Selected passage Block Start

We feed about 3/4 quality alfalfa and 1/4 orchard grass hay. Most of our goat friends feed only alfalfa. Alfalfa is about $17-$22 a bale, depending on the time of year and gas prices at the time. Grass hay is $11-$14 a bale.


----------



## OneFineAcre (Jan 2, 2013)

meme said:
			
		

> We feed about 3/4 quality alfalfa and 1/4 orchard grass hay. Most of our goat friends feed only alfalfa. Alfalfa is about $17-$22 a bale, depending on the time of year and gas prices at the time. Grass hay is $11-$14 a bale.


What size bale?


----------



## WhiteMountainsRanch (Jan 2, 2013)

*Ours are the standard 100 pound bales and the 4 Way, Bermuda, and Alfalfa is all the same price. $18.99*


----------



## SheepGirl (Jan 2, 2013)

$0.19/lb for hay?!  That's only a little bit cheaper than grain and grain is much more nutritious! I pay $0.0625/lb for hay and $0.24/lb for sheep feed, so for me it makes sense to feed more hay than grain. Even though 1 lb of grain is = to 2 lbs of hay nutritionally (for the most part, depends on the hay and grain fed), hay is still cheaper to feed.

As for the alfalfa thing, like other legumes, it is famous for being very rich in calcium--which builds strong bones, produces lots of milk, and reduces (or even eliminates) the potential for urinary calculi in male ruminants. It is great to feed to lactating females, growing youngstock, and males of any age.


----------



## meme (Jan 3, 2013)

OneFineAcre said:
			
		

> meme said:
> 
> 
> 
> ...


I think they are usually 100 lb. bales. It's outrageous, I know.  That's why we still only have three goats and I am reluctant to keep more. If only our land wasn't so hilly and dry, we would grow our own.

Selected passage Block End
Provided records Block Start

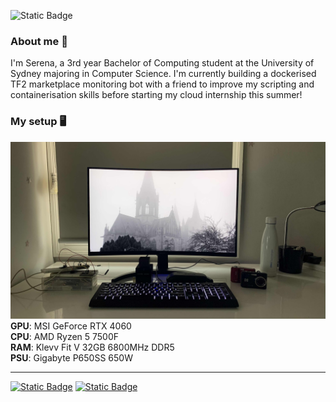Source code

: ![Static Badge](https://github-readme-stats.vercel.app/api/top-langs/?username=szynl&theme=graywhite&show_icons=true&hide_border=false&layout=compact)

### About me 👋
I'm Serena, a 3rd year Bachelor of Computing student at the University of Sydney majoring in Computer Science. I'm currently building a dockerised TF2 marketplace monitoring bot with a friend to improve my scripting and containerisation skills before starting my cloud internship this summer!   

### My setup 🖥️
![My Setup](https://raw.githubusercontent.com/szynl/szynl/main/my%20setup.jpg)
**GPU**: MSI GeForce RTX 4060  
**CPU**: AMD Ryzen 5 7500F  
**RAM**: Klevv Fit V 32GB 6800MHz DDR5  
**PSU**: Gigabyte P650SS 650W  

---
[![Static Badge](https://img.shields.io/badge/LinkedIn-black)](https://www.linkedin.com/in/serenazhuoyanli/)
[![Static Badge](https://img.shields.io/badge/Email-black)](mailto:lizhuoyanserena@gmail.com)
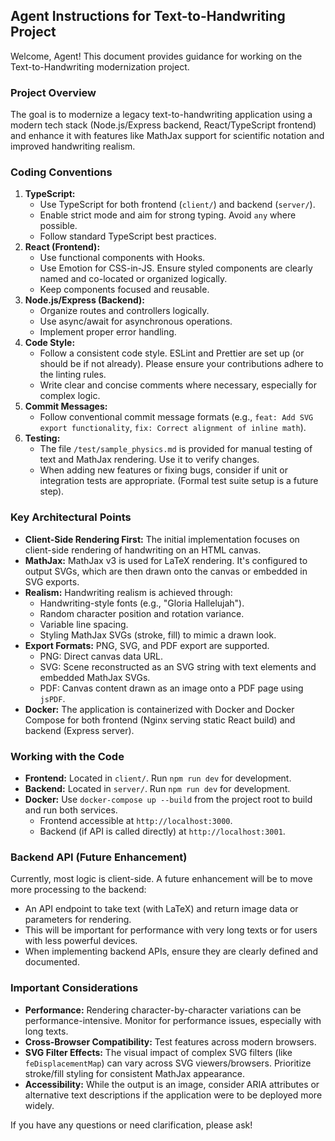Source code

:## Agent Instructions for Text-to-Handwriting Project

Welcome, Agent! This document provides guidance for working on the Text-to-Handwriting modernization project.

### Project Overview

The goal is to modernize a legacy text-to-handwriting application using a modern tech stack (Node.js/Express backend, React/TypeScript frontend) and enhance it with features like MathJax support for scientific notation and improved handwriting realism.

### Coding Conventions

1.  **TypeScript:**
    *   Use TypeScript for both frontend (`client/`) and backend (`server/`).
    *   Enable strict mode and aim for strong typing. Avoid `any` where possible.
    *   Follow standard TypeScript best practices.
2.  **React (Frontend):**
    *   Use functional components with Hooks.
    *   Use Emotion for CSS-in-JS. Ensure styled components are clearly named and co-located or organized logically.
    *   Keep components focused and reusable.
3.  **Node.js/Express (Backend):**
    *   Organize routes and controllers logically.
    *   Use async/await for asynchronous operations.
    *   Implement proper error handling.
4.  **Code Style:**
    *   Follow a consistent code style. ESLint and Prettier are set up (or should be if not already). Please ensure your contributions adhere to the linting rules.
    *   Write clear and concise comments where necessary, especially for complex logic.
5.  **Commit Messages:**
    *   Follow conventional commit message formats (e.g., `feat: Add SVG export functionality`, `fix: Correct alignment of inline math`).
6.  **Testing:**
    *   The file `/test/sample_physics.md` is provided for manual testing of text and MathJax rendering. Use it to verify changes.
    *   When adding new features or fixing bugs, consider if unit or integration tests are appropriate. (Formal test suite setup is a future step).

### Key Architectural Points

*   **Client-Side Rendering First:** The initial implementation focuses on client-side rendering of handwriting on an HTML canvas.
*   **MathJax:** MathJax v3 is used for LaTeX rendering. It's configured to output SVGs, which are then drawn onto the canvas or embedded in SVG exports.
*   **Realism:** Handwriting realism is achieved through:
    *   Handwriting-style fonts (e.g., "Gloria Hallelujah").
    *   Random character position and rotation variance.
    *   Variable line spacing.
    *   Styling MathJax SVGs (stroke, fill) to mimic a drawn look.
*   **Export Formats:** PNG, SVG, and PDF export are supported.
    *   PNG: Direct canvas data URL.
    *   SVG: Scene reconstructed as an SVG string with text elements and embedded MathJax SVGs.
    *   PDF: Canvas content drawn as an image onto a PDF page using `jsPDF`.
*   **Docker:** The application is containerized with Docker and Docker Compose for both frontend (Nginx serving static React build) and backend (Express server).

### Working with the Code

*   **Frontend:** Located in `client/`. Run `npm run dev` for development.
*   **Backend:** Located in `server/`. Run `npm run dev` for development.
*   **Docker:** Use `docker-compose up --build` from the project root to build and run both services.
    *   Frontend accessible at `http://localhost:3000`.
    *   Backend (if API is called directly) at `http://localhost:3001`.

### Backend API (Future Enhancement)

Currently, most logic is client-side. A future enhancement will be to move more processing to the backend:
*   An API endpoint to take text (with LaTeX) and return image data or parameters for rendering.
*   This will be important for performance with very long texts or for users with less powerful devices.
*   When implementing backend APIs, ensure they are clearly defined and documented.

### Important Considerations

*   **Performance:** Rendering character-by-character variations can be performance-intensive. Monitor for performance issues, especially with long texts.
*   **Cross-Browser Compatibility:** Test features across modern browsers.
*   **SVG Filter Effects:** The visual impact of complex SVG filters (like `feDisplacementMap`) can vary across SVG viewers/browsers. Prioritize stroke/fill styling for consistent MathJax appearance.
*   **Accessibility:** While the output is an image, consider ARIA attributes or alternative text descriptions if the application were to be deployed more widely.

If you have any questions or need clarification, please ask!
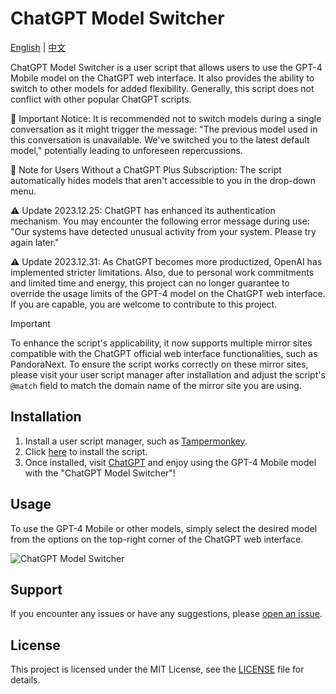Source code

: # ChatGPT Model Switcher

[English](README.md) | [中文](README_zh.md)

ChatGPT Model Switcher is a user script that allows users to use the GPT-4 Mobile model on the ChatGPT web interface. It also provides the ability to switch to other models for added flexibility. Generally, this script does not conflict with other popular ChatGPT scripts.

🔴 Important Notice: It is recommended not to switch models during a single conversation as it might trigger the message: "The previous model used in this conversation is unavailable. We've switched you to the latest default model," potentially leading to unforeseen repercussions.

🔵 Note for Users Without a ChatGPT Plus Subscription: The script automatically hides models that aren't accessible to you in the drop-down menu.

⚠️ Update 2023.12.25: ChatGPT has enhanced its authentication mechanism. You may encounter the following error message during use: "Our systems have detected unusual activity from your system. Please try again later."

⚠️ Update 2023.12.31: As ChatGPT becomes more productized, OpenAI has implemented stricter limitations. Also, due to personal work commitments and limited time and energy, this project can no longer guarantee to override the usage limits of the GPT-4 model on the ChatGPT web interface. If you are capable, you are welcome to contribute to this project.

> [!IMPORTANT]
> To enhance the script's applicability, it now supports multiple mirror sites compatible with the ChatGPT official web interface functionalities, such as PandoraNext. To ensure the script works correctly on these mirror sites, please visit your user script manager after installation and adjust the script's `@match` field to match the domain name of the mirror site you are using.

## Installation

1. Install a user script manager, such as [Tampermonkey](https://www.tampermonkey.net/).
2. Click [here](https://raw.githubusercontent.com/hydrotho/ChatGPT_Model_Switcher/main/dist/chatgpt-model-switcher.user.js) to install the script.
3. Once installed, visit [ChatGPT](https://chat.openai.com/) and enjoy using the GPT-4 Mobile model with the "ChatGPT Model Switcher"!

## Usage

To use the GPT-4 Mobile or other models, simply select the desired model from the options on the top-right corner of the ChatGPT web interface.

![ChatGPT Model Switcher](https://github.com/hydrotho/ChatGPT_Model_Switcher/assets/42911474/75ef5379-b5e4-45ff-8f90-286cfa291881)

## Support

If you encounter any issues or have any suggestions, please [open an issue](https://github.com/hydrotho/ChatGPT_Model_Switcher/issues).

## License

This project is licensed under the MIT License, see the [LICENSE](LICENSE) file for details.
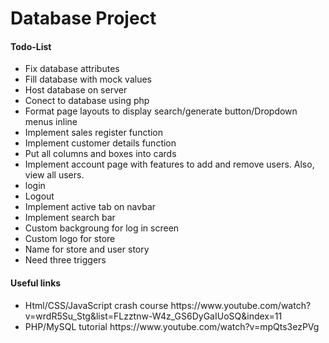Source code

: <!DOCTYPE html>
<html>
<head></head>
<body>
<h1>Database Project</h1>
<h4>Todo-List</h4>
<ul>
<li>Fix database attributes</li>
<li>Fill database with mock values</li>
<li>Host database on server</li>
<li>Conect to database using php</li>
<li>Format page layouts to display search/generate button/Dropdown menus inline</li>
<li>Implement sales register function</li>
<li>Implement customer details function</li>
<li>Put all columns and boxes into cards</li>
<li>Implement account page with features to add and remove users. Also, view all users.</li>
<li>login</li>
<li>Logout</li>
<li>Implement active tab on navbar</li>
<li>Implement search bar</li>
<li>Custom backgroung for log in screen</li>
<li>Custom logo for store</li>
<li>Name for store and user story</li>
<li>Need three triggers</li>
</ul>

<h4>Useful links</h4>
<ul>
<li>Html/CSS/JavaScript crash course https://www.youtube.com/watch?v=wrdR5Su_Stg&list=FLzztnw-W4z_GS6DyGaIUoSQ&index=11</li>
<li>PHP/MySQL tutorial https://www.youtube.com/watch?v=mpQts3ezPVg</li>
</ul>
</body>
</html>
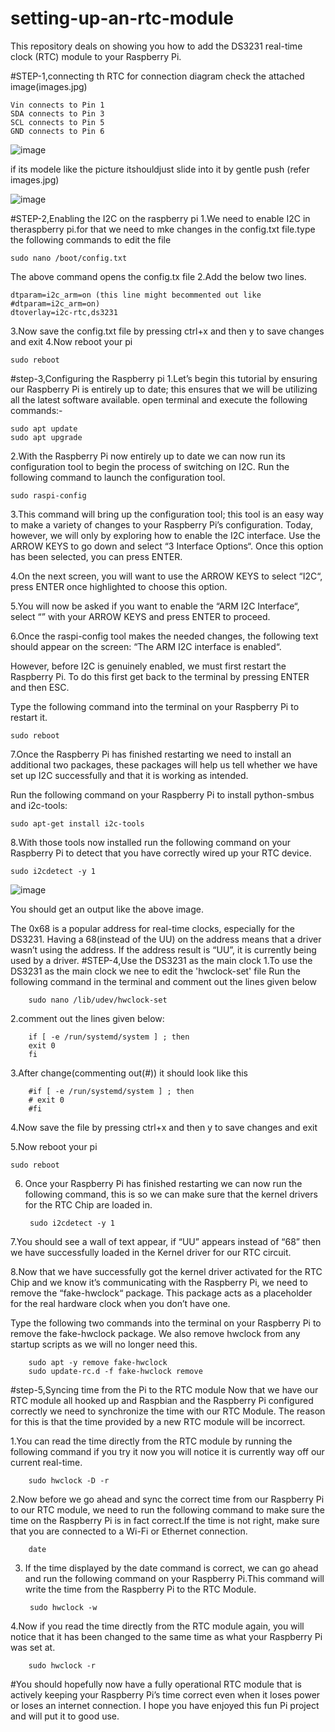 # setting-up-an-rtc-module
This repository deals on showing you how to add the DS3231 real-time clock (RTC) module to your Raspberry Pi.

#STEP-1,connecting th RTC
for connection diagram check the attached image(images.jpg)
    
    Vin connects to Pin 1
    SDA connects to Pin 3
    SCL connects to Pin 5
    GND connects to Pin 6
![image](https://github.com/user-attachments/assets/fbc43b05-8bba-4e58-ac7e-6d04b3c5f97c)

if its  modele like the picture itshouldjust slide into it by gentle push (refer images.jpg)

![image](https://github.com/user-attachments/assets/27864b2c-04f4-4e86-8c23-583605903519)

#STEP-2,Enabling the I2C on the raspberry pi 
1.We need to enable I2C in theraspberry pi.for that we need to mke changes in the config.txt file.type the following commands
to edit the file

    sudo nano /boot/config.txt

The above command opens the config.tx file
2.Add the below two lines.

    dtparam=i2c_arm=on (this line might becommented out like #dtparam=i2c_arm=on)
    dtoverlay=i2c-rtc,ds3231

3.Now save the config.txt file by pressing ctrl+x and then y to save changes and exit
4.Now reboot your pi 

    sudo reboot

#step-3,Configuring the Raspberry pi
1.Let’s begin this tutorial by ensuring our Raspberry Pi is entirely up to date; this ensures that we will be utilizing all the latest software available.
open terminal and execute the following commands:-

    sudo apt update
    sudo apt upgrade

2.With the Raspberry Pi now entirely up to date we can now run its configuration tool to begin the process of switching on I2C.
Run the following command to launch the configuration tool.

    sudo raspi-config

3.This command will bring up the configuration tool; this tool is an easy way to make a variety of changes to your Raspberry Pi’s configuration. Today, however, we will only by exploring how to enable the I2C interface.
Use the ARROW KEYS to go down and select “3 Interface Options“. Once this option has been selected, you can press ENTER.

4.On the next screen, you will want to use the ARROW KEYS to select “I2C“, press ENTER once highlighted to choose this option.

5.You will now be asked if you want to enable the “ARM I2C Interface“, select “<Yes>” with your ARROW KEYS and press ENTER to proceed.

6.Once the raspi-config tool makes the needed changes, the following text should appear on the screen: “The ARM I2C interface is enabled“.

However, before I2C is genuinely enabled, we must first restart the Raspberry Pi. To do this first get back to the terminal by pressing ENTER and then ESC.

Type the following command into the terminal on your Raspberry Pi to restart it.

    sudo reboot
  
7.Once the Raspberry Pi has finished restarting we need to install an additional two packages, these packages will help us tell whether we have set up I2C successfully and that it is working as intended.

Run the following command on your Raspberry Pi to install python-smbus and i2c-tools:

    sudo apt-get install i2c-tools

8.With those tools now installed run the following command on your Raspberry Pi to detect that you have correctly wired up your RTC device.

    sudo i2cdetect -y 1

![image](https://github.com/user-attachments/assets/8eb8b9cc-7f5c-4e4d-98c4-5ce279a97a83)

You should get an output like the above image.

The 0x68 is a popular address for real-time clocks, especially for the DS3231. Having a 68(instead of the UU) on the address means that a driver wasn’t using the address. If the address result is “UU”, it is currently being used by a driver.
#STEP-4,Use the DS3231 as the main clock
1.To use the DS3231 as the main clock we nee to edit the 'hwclock-set' file 
Run the following command in the  terminal and comment out the lines given below

        sudo nano /lib/udev/hwclock-set

2.comment out the lines given below:

        if [ -e /run/systemd/system ] ; then
        exit 0
        fi

3.After change(commenting out(#)) it should look like this

        #if [ -e /run/systemd/system ] ; then
        # exit 0
        #fi

4.Now save the file by pressing ctrl+x and then y to save changes and exit

5.Now reboot your pi 

    sudo reboot

6. Once your Raspberry Pi has finished restarting we can now run the following command, this is so we can make sure that the kernel drivers for the RTC Chip are loaded in.

        sudo i2cdetect -y 1

7.You should see a wall of text appear, if “UU” appears instead of “68” then we have successfully loaded in the Kernel driver for our RTC circuit.

8.Now that we have successfully got the kernel driver activated for the RTC Chip and we know it’s communicating with the Raspberry Pi, we need to remove the “fake-hwclock“ package. This package acts as a placeholder for the real hardware clock when you don’t have one.

Type the following two commands into the terminal on your Raspberry Pi to remove the fake-hwclock package. We also remove hwclock from any startup scripts as we will no longer need this.

        sudo apt -y remove fake-hwclock
        sudo update-rc.d -f fake-hwclock remove

#step-5,Syncing time from the Pi to the RTC module
Now that we have our RTC module all hooked up and Raspbian and the Raspberry Pi configured correctly we need to synchronize the time with our RTC Module. The reason for this is that the time provided by a new RTC module will be incorrect.

1.You can read the time directly from the RTC module by running the following command if you try it now you will notice it is currently way off our current real-time.

        sudo hwclock -D -r

2.Now before we go ahead and sync the correct time from our Raspberry Pi to our RTC module, we need to run the following command to make sure the time on the Raspberry Pi is in fact correct.If the time is not right, make sure that you are connected to a Wi-Fi or Ethernet connection.

        date
        
3. If the time displayed by the date command is correct, we can go ahead and run the following command on your Raspberry Pi.This command will write the time from the Raspberry Pi to the RTC Module.

        sudo hwclock -w

4.Now if you read the time directly from the RTC module again, you will notice that it has been changed to the same time as what your Raspberry Pi was set at.

        sudo hwclock -r

#You should hopefully now have a fully operational RTC module that is actively keeping your Raspberry Pi’s time correct even when it loses power or loses an internet connection. I hope you have enjoyed this fun Pi project and will put it to good use.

Provided records Block End

• [Work item A]:
Answer these from the forum thread about hay:
(i) What weight does WhiteMountainsRanch give for their bales?
(ii) How much per pound does SheepGirl pay for hay?
(iii) How many goats does meme say they still have?
• [Work item B]: In the entries, copy out the lines starting with the line that contains "The above command opens the config.tx file" and going on through the line that contains "Use the ARROW KEYS to go".

• [Task solution A]:
(i) 100 pounds (standard 100 pound bales).
(ii) $0.0625 per pound.
(iii) Three.

• [Task solution B]:
The above command opens the config.tx file
2.Add the below two lines.

    dtparam=i2c_arm=on (this line might becommented out like #dtparam=i2c_arm=on)
    dtoverlay=i2c-rtc,ds3231

3.Now save the config.txt file by pressing ctrl+x and then y to save changes and exit
4.Now reboot your pi 

    sudo reboot

#step-3,Configuring the Raspberry pi
1.Let’s begin this tutorial by ensuring our Raspberry Pi is entirely up to date; this ensures that we will be utilizing all the latest software available.
open terminal and execute the following commands:-

    sudo apt update
    sudo apt upgrade

2.With the Raspberry Pi now entirely up to date we can now run its configuration tool to begin the process of switching on I2C.
Run the following command to launch the configuration tool.

    sudo raspi-config

3.This command will bring up the configuration tool; this tool is an easy way to make a variety of changes to your Raspberry Pi’s configuration. Today, however, we will only by exploring how to enable the I2C interface.
Use the ARROW KEYS to go down and select “3 Interface Options“. Once this option has been selected, you can press ENTER.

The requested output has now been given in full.